On February 1, 2025, President Trump signed orders imposing a 25% tariff on imports from Canada and Mexico and a 10% tariff on imports from China. The tariffs are set to take effect on Tuesday, February 4.
Following a discussion with Mexico’s President Claudia Sheinbaum on Monday, February 3, President Trump announced a one-month pause on the tariffs for Mexico. Canadian Prime Minister Justin Trudeau and President Trump announced that they had reached an agreement for a similar 30-day pause later that evening.
History
A president can raise tariffs without congressional approval in certain circumstances, such as if there is a threat to national security, a war or emergency, harm or potential harm to a U.S. industry or unfair trade practices by a foreign country. President Trump is using the International Emergency Economic Powers Act to impose these tariffs. Tariffs saw their first major resurgence since the 1930s during President Trump’s 2017-2020 term, and President Biden continued to use tariffs during his administration.

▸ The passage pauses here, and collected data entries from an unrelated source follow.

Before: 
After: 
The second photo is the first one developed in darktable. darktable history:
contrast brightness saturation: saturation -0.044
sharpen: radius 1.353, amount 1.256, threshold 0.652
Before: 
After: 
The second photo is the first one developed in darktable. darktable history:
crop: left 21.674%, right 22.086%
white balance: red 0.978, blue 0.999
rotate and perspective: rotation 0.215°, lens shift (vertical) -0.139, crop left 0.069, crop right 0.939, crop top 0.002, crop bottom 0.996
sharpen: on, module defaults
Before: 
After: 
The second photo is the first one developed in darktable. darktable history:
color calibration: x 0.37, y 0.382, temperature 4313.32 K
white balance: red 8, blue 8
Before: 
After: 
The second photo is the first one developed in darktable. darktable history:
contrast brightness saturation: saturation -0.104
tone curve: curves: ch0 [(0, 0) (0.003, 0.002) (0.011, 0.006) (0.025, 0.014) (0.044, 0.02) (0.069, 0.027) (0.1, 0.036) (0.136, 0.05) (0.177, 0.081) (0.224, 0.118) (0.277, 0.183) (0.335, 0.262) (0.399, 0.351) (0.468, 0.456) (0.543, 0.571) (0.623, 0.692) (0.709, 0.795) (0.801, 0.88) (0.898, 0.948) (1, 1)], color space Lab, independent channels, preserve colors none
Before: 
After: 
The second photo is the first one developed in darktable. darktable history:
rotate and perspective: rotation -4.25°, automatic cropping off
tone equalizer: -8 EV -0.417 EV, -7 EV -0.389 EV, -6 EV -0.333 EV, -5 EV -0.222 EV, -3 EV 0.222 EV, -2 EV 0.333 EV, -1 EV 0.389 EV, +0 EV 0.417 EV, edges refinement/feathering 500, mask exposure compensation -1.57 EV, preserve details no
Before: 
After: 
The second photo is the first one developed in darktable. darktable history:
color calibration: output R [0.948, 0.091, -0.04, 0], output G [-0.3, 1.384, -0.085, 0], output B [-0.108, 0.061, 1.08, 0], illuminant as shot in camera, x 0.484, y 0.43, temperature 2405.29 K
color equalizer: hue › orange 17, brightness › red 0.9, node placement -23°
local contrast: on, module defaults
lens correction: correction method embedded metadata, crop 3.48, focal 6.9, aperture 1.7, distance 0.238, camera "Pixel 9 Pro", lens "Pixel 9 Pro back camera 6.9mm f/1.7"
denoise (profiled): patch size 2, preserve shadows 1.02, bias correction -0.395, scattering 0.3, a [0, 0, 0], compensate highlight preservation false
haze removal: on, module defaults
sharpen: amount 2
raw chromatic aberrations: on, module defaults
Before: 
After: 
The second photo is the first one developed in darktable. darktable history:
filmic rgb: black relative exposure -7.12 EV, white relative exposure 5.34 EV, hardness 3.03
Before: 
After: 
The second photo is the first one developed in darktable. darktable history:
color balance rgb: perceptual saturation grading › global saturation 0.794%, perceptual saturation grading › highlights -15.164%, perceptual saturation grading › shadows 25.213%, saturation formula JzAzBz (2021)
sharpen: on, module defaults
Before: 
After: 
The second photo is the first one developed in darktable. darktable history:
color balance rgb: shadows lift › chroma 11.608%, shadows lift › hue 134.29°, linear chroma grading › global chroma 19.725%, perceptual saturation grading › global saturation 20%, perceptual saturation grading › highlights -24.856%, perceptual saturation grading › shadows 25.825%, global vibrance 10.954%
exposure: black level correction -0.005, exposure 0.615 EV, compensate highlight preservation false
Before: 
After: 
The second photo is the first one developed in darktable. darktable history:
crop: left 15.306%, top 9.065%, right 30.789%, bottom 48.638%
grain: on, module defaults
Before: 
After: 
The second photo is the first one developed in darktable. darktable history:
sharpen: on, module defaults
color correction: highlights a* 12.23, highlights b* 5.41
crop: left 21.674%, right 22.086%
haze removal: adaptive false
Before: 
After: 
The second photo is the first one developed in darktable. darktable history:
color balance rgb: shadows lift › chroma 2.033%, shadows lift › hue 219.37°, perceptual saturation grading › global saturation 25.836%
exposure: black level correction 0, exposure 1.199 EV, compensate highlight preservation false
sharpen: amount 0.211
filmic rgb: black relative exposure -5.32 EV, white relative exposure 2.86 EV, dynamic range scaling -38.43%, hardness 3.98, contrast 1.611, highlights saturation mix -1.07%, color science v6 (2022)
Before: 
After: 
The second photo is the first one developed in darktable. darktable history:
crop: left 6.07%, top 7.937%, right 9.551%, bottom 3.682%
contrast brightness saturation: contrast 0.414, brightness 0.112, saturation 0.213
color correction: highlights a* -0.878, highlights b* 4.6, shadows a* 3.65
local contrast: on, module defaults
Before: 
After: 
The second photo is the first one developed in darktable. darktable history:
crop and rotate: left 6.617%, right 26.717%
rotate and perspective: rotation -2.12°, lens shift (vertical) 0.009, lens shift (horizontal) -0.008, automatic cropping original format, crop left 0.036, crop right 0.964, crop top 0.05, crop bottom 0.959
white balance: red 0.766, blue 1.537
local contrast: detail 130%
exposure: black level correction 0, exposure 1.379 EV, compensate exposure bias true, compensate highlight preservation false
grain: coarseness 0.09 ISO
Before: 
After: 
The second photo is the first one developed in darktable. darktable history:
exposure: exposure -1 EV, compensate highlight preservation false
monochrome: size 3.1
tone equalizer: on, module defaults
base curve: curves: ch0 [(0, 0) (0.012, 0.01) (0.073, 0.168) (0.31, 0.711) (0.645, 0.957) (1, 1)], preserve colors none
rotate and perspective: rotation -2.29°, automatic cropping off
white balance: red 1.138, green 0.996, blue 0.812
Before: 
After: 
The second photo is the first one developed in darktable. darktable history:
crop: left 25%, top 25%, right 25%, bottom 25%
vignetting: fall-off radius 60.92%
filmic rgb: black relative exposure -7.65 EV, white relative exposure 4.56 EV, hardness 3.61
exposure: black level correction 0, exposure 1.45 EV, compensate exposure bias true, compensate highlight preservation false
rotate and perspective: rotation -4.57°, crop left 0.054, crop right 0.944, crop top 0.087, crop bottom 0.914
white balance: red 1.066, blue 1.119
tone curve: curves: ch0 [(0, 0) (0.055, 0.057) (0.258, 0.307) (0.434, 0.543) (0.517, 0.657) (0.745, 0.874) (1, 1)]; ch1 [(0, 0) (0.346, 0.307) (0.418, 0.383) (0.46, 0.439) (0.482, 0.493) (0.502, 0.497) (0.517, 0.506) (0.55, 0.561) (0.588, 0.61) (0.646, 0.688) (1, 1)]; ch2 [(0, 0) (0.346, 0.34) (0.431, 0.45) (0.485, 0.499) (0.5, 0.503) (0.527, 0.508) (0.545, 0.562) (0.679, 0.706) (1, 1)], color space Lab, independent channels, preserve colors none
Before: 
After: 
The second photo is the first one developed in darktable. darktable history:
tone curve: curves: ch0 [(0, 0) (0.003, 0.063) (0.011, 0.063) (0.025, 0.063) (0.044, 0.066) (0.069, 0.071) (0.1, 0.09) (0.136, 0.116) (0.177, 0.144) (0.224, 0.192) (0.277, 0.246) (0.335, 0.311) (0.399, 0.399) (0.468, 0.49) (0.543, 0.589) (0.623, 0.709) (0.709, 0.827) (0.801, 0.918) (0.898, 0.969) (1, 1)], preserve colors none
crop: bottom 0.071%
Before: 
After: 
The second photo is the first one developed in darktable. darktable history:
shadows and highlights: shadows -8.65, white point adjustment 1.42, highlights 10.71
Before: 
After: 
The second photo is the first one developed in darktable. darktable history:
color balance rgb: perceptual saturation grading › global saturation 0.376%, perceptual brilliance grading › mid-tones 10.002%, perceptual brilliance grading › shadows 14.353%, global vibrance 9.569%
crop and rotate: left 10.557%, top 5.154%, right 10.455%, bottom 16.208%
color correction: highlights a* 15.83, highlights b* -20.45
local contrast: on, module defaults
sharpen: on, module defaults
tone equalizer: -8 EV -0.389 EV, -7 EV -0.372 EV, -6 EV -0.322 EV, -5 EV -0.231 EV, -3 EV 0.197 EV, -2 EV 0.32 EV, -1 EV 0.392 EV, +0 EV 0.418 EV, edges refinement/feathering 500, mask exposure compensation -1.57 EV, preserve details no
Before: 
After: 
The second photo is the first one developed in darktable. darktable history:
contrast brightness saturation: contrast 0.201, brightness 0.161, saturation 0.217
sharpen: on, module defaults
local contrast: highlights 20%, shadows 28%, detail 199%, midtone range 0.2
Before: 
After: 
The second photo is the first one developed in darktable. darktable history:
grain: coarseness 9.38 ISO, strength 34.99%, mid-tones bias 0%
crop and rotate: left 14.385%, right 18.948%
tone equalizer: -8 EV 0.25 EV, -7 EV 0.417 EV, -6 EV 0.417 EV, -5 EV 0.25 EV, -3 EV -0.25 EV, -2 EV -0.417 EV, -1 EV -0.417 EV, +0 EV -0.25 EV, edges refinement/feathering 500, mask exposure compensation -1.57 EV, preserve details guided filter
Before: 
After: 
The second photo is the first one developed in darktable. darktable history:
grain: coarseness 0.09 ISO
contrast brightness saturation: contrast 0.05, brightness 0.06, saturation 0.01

Tariffs are generally imposed as a percentage of a good’s value or as a fixed amount on a specific item when it crosses an international border. The tariff is paid by the importer. The increase in cost may cause a variety of effects such as:
- Importing companies finding alternate sources for the goods,
- Importing companies passing the price increase on to consumers,
- Exporting companies lowering the product price to maintain the importer’s business, or,
- Exporting companies relocating to other jurisdictions to avoid tariffs altogether.
Updated Tariffs
Mexico Tariffs
Following the one-month pause referenced above, the new tariff will be at a rate of 25% on the value of the good, in addition to any other import fees. The order indicates that tariffs will cover all imported merchandise.
Canada Tariffs
Following the 30-day pause referenced above, the new tariff will be at a rate of 25% on the value of the good, in addition to any other import. The order indicates that tariffs will cover all imported merchandise other than “energy or energy resources” which will be subject to a 10% rate instead.
“Energy or energy resources” includes crude oil, natural gas, lease condensates, refined petroleum products, uranium, coal and critical minerals among other energy sources.
China Tariffs
The new tariff will be 10% on the value of the good, in addition to any other import fees. The order indicates that tariffs will cover all imported merchandise from China.
Client Guidance
The increased costs from tariffs may be challenging for many businesses and the following actions serve as a baseline for navigating the current landscape as you navigate these new tariffs.
- Notify customers if increased costs of tariffs will be passed down to them and inform them that any tariff-related price hikes will be reflected on invoices. Failure to pay may result in supply disruption.
- Review contracts with suppliers and customers to determine how the cost of the new tariffs will be allocated. Look for price-adjustment clauses, force majeure language or other relevant terms.
- Begin negotiations with suppliers or explore sourcing options from different countries.
- Importers should review import compliance policies.